■ What is being asked:
Format the lines of the listing below, from the line containing "- **Solution:** Verify that all" up to and including the line containing "## Debugging Tips", as a Markdown table, skipping blank lines. Use the column "Row" for the row number and "Line Text" for the line itself.
*** Given records ***
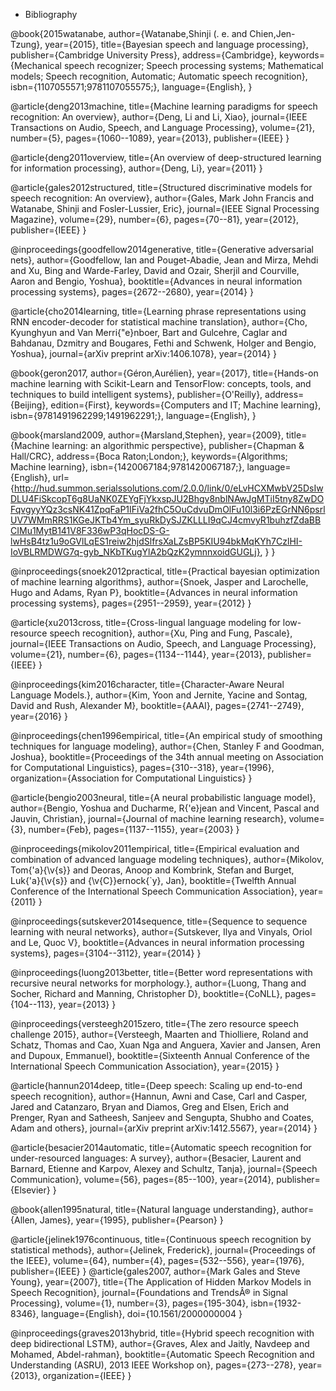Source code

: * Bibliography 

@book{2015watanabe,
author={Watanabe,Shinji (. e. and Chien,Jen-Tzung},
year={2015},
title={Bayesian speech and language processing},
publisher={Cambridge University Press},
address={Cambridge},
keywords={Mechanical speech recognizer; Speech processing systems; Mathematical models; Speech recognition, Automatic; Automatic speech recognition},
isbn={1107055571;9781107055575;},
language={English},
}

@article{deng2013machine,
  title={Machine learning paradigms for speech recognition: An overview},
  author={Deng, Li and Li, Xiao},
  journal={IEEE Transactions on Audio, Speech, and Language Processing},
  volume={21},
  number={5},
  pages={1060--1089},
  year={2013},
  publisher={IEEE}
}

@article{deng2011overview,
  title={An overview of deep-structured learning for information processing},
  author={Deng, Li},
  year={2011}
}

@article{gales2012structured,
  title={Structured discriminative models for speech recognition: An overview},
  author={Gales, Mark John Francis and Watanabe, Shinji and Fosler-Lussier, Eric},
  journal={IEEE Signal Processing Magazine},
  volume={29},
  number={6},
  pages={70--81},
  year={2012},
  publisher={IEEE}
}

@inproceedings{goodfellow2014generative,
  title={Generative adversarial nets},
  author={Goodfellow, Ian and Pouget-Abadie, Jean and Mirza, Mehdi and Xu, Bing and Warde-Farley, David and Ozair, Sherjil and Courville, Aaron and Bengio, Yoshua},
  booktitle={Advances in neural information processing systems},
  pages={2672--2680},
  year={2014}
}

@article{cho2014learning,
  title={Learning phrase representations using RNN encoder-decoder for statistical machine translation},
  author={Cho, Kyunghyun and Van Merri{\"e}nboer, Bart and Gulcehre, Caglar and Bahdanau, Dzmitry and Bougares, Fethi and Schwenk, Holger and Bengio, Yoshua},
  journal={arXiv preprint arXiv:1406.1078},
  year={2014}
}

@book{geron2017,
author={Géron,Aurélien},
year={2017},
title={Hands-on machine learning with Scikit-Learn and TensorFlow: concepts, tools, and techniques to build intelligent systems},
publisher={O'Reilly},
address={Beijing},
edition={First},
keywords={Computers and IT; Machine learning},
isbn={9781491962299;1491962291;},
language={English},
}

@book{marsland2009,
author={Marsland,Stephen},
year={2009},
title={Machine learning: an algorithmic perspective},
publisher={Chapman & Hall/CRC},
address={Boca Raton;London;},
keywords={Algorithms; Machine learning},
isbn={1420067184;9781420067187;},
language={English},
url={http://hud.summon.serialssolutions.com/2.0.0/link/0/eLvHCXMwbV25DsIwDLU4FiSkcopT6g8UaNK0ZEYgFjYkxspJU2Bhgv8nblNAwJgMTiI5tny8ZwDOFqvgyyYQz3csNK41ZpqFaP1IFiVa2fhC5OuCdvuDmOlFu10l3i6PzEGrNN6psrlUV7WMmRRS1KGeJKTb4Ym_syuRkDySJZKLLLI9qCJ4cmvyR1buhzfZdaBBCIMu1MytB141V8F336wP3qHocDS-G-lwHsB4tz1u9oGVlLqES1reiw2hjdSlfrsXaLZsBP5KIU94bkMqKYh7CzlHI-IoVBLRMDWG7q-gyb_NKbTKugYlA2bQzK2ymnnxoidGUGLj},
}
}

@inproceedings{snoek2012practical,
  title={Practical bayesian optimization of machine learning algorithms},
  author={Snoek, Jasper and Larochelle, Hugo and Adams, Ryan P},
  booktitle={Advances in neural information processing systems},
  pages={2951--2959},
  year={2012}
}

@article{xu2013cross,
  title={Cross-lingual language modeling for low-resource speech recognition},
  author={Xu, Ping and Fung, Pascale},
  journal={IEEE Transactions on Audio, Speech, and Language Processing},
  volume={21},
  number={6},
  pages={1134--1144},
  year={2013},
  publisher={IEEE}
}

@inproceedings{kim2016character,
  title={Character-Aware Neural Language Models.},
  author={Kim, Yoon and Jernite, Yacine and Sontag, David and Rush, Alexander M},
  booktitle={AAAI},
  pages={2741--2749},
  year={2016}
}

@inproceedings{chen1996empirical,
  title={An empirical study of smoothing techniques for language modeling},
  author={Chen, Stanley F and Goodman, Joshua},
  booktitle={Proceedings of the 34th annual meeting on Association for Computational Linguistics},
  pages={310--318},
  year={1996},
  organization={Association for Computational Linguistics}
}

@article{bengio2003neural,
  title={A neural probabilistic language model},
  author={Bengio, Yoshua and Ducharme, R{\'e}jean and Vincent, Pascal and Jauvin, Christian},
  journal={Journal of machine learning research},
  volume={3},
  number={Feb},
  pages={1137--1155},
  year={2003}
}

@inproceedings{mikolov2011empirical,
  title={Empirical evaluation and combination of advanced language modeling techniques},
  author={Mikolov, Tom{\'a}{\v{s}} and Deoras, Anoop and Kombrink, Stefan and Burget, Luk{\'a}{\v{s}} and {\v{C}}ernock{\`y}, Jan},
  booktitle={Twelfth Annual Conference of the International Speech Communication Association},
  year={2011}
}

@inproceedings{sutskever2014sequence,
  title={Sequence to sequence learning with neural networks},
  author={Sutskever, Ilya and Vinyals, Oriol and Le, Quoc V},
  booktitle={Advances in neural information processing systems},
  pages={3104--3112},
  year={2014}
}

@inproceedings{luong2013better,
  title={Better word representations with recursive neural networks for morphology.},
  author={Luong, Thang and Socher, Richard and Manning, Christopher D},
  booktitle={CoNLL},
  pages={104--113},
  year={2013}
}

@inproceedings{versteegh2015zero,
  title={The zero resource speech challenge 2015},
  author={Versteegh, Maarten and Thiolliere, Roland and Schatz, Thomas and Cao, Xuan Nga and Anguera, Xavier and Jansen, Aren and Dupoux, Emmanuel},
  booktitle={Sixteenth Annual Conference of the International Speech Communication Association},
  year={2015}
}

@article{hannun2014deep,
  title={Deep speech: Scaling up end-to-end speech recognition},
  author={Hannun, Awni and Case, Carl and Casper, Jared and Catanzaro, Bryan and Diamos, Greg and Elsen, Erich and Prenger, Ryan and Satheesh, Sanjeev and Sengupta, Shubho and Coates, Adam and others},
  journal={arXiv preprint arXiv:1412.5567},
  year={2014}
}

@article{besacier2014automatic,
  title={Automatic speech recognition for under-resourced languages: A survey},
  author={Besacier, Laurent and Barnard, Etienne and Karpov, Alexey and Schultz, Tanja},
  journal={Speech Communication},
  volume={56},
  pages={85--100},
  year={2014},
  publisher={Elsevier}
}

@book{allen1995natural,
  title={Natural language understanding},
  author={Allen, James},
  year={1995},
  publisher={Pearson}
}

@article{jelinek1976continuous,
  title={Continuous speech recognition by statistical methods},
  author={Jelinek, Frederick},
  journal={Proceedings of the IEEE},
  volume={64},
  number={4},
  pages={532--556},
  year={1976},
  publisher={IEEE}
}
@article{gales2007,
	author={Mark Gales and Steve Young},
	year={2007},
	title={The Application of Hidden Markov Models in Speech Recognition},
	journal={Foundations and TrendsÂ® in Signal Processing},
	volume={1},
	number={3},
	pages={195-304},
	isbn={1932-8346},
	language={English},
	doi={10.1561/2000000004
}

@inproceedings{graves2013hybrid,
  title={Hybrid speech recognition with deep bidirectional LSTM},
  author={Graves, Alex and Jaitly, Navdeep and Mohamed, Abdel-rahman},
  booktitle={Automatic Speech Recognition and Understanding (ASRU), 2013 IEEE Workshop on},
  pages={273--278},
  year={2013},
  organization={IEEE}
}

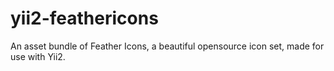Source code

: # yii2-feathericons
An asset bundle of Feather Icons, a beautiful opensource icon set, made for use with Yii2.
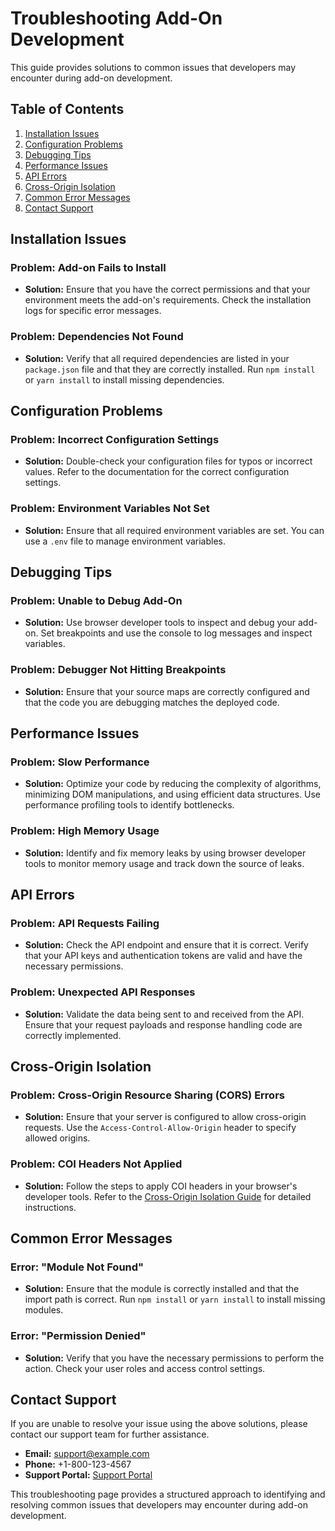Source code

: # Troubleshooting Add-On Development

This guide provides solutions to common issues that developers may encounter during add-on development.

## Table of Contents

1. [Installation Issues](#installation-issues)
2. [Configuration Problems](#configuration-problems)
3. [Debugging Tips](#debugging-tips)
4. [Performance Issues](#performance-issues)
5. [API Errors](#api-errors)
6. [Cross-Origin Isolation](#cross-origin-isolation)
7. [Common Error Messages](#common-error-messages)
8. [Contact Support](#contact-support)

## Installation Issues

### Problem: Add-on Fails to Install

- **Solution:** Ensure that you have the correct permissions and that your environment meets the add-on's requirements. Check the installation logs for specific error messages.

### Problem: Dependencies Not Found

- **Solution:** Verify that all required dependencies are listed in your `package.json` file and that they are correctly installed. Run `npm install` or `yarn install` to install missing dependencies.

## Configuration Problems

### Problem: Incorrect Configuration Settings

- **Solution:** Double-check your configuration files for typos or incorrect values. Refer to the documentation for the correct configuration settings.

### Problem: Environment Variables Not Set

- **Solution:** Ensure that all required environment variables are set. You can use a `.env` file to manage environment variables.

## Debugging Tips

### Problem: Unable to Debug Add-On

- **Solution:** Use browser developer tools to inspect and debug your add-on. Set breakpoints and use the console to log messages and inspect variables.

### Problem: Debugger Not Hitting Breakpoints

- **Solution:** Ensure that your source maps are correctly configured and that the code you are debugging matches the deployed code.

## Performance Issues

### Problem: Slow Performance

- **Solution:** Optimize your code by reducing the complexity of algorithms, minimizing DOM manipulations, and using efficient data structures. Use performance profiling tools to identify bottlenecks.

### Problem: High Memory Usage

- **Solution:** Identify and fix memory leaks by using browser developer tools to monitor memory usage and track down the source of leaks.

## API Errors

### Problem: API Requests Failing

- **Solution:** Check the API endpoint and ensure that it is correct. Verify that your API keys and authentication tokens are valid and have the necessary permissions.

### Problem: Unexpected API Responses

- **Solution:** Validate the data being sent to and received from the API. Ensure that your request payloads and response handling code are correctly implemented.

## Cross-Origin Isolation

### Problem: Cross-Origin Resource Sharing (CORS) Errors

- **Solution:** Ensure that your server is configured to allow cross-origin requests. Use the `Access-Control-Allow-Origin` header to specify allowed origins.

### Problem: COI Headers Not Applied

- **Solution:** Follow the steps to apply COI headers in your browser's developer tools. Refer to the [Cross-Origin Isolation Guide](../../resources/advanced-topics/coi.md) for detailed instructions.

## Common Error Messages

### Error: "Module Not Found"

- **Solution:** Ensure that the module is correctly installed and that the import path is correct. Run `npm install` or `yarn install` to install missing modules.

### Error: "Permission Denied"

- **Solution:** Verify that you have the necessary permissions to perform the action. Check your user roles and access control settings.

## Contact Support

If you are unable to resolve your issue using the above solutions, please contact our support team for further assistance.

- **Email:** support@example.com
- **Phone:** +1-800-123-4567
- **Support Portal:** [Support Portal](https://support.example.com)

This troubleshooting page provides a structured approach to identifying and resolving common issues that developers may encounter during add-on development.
*** End of Given records ***
■ Solution to this exercise:
| Row | Line Text |
|---|---|
| 1 | - **Solution:** Verify that all required dependencies are listed in your `package.json` file and that they are correctly installed. Run `npm install` or `yarn install` to install missing dependencies. |
| 2 | ## Configuration Problems |
| 3 | ### Problem: Incorrect Configuration Settings |
| 4 | - **Solution:** Double-check your configuration files for typos or incorrect values. Refer to the documentation for the correct configuration settings. |
| 5 | ### Problem: Environment Variables Not Set |
| 6 | - **Solution:** Ensure that all required environment variables are set. You can use a `.env` file to manage environment variables. |
| 7 | ## Debugging Tips |